Felix: Von Rechten erwarte ich keinen Respekt und keine Gerechtigkeit. Von meinen Gewerkschaftskollegen aber schon. Deshalb gehen mir diese verbohrten SPDler, wie es sie in Baden-Württemberg noch in manchen Gewerkschaftsgliederungen gibt, unglaublich auf den Sack! Ich habe manchmal den Eindruck, denen ist die Nähe zu den Bossen oder irgendwelchen Regierungsheinis wichtiger als unser Prinzip der Einheitsgewerkschaft?
Es war eine Lehre aus dem Faschismus, dass sich die Gewerkschaftsbewegung nicht mehr in verschiedene politische Lager spalten soll, solange man die Kapitalisten als gemeinsamen Gegner betrachtet. Das darf jedoch kein Lippenbekenntnis oder nur etwas für Sonntagsreden sein, sondern muss wieder Praxis werden.

Noch eine Frage zum Schluss – wie wird der Kampf bei Bosch in Waiblingen ausgehen?

Richard: Ich bin nicht naiv. Die Chance, dass das Bosch-Management seine Pläne, das Waiblinger Werk zu schließen, fallen lässt, ist gering. Weil wenn es uns als kleinsten Standort des ganzen Bosch-Konzerns in Deutschland gelingt, eine einmal getroffene unternehmerische Entscheidung umzukehren, dann kann das auch jede andere Belegschaft erkämpfen. Das werden die Bosse ums Verrecken zu verhindern versuchen. Wäre es doch das faktische Infragestellen ihres Rechts am Eigentum. Es geht also bei uns auch ums Prinzip. Und die Frage welche Klasse mächtiger ist.
Wir wissen natürlich, wo die Grenzen des gewerkschaftlichen Kampfs sind.

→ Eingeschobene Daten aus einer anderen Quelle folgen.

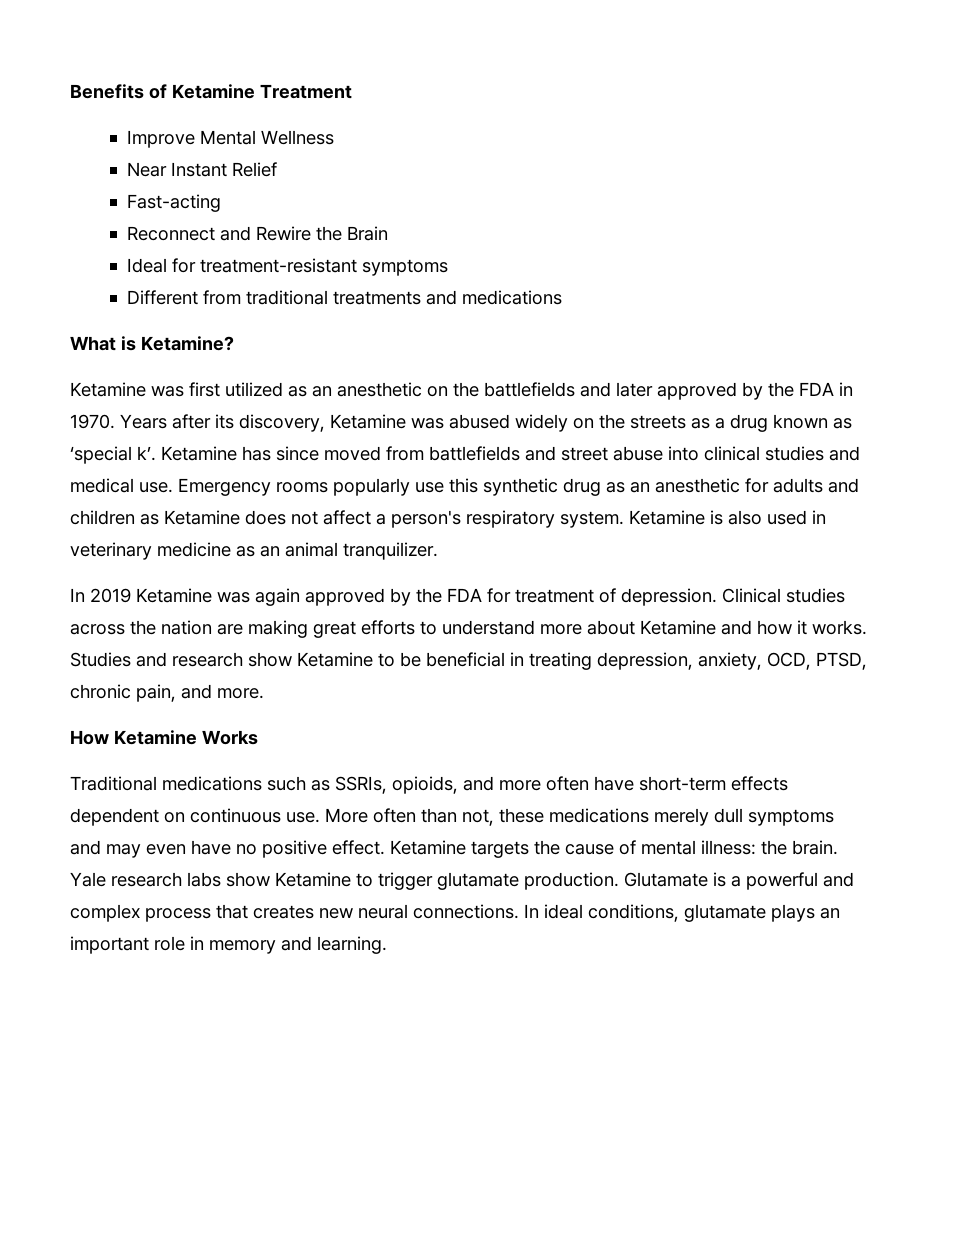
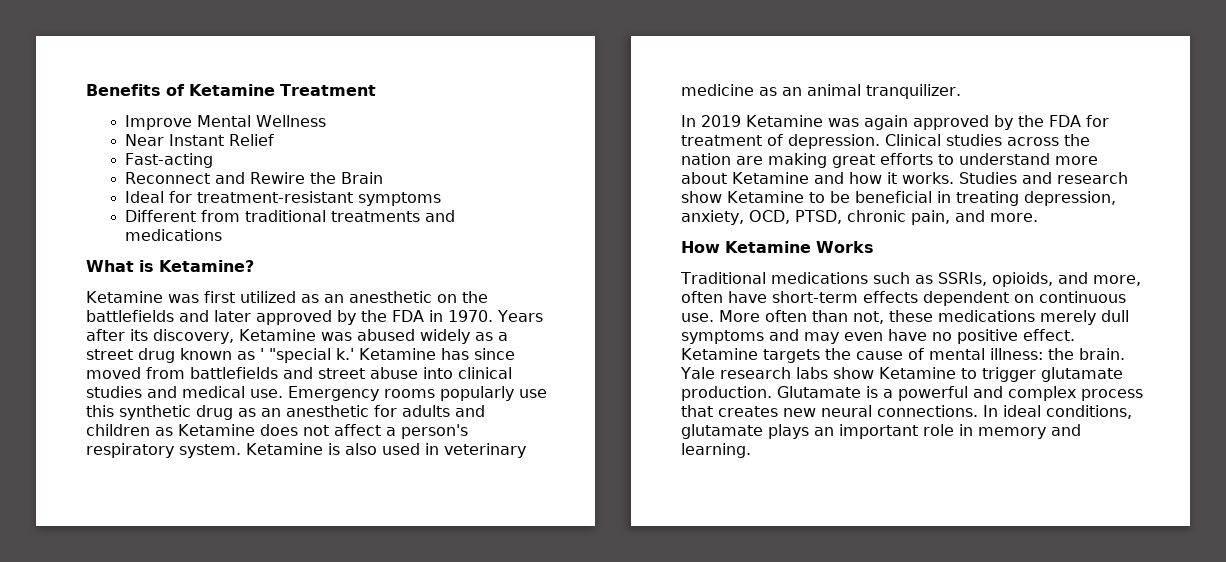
[573,414,686,429] on the streets -> (470, 336) none
(725, 423) none -> [86,349,133,360] street
[70,446,156,464] ‘special k’. -> [260,348,354,363] ' "special k.'
[499,780,541,791] more -> [1092,275,1141,286] more,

Die kapitalistischen Eigentumsverhältnisse in ganz Deutschland werden wir nicht durch die Revolution in Waiblingen allein aufheben. Aber wir können durch unseren Kampf dazu beitrage, dass wieder eine Partei entsteht, die in der Lage ist, die Arbeiterklasse im Kampf für den Sozialismus zu führen.

Felix: Realistisch ist, dass Bosch am Ende sehr viel Geld für sehr, sehr hohe Abfindungen auf den Tisch legt. Und die meisten Kolleginnen und Kollegen sagen werden, lasst uns die Kohle nehmen.
Und möglicherweise werden auch einige Jobs auch erhalten bleiben und nicht nach Thailand verlagert. Aber vermutlich nicht alle. Insofern sind wir realistisch und kämpfen neben „Geld“ auch um unseren Stolz als Arbeiter und Gewerkschafter.

Richard: Aber wer weiß, vielleicht schreiben wir in Waiblingen ja Geschichte? Und wenn nicht, dann haben wir es wenigstens versucht!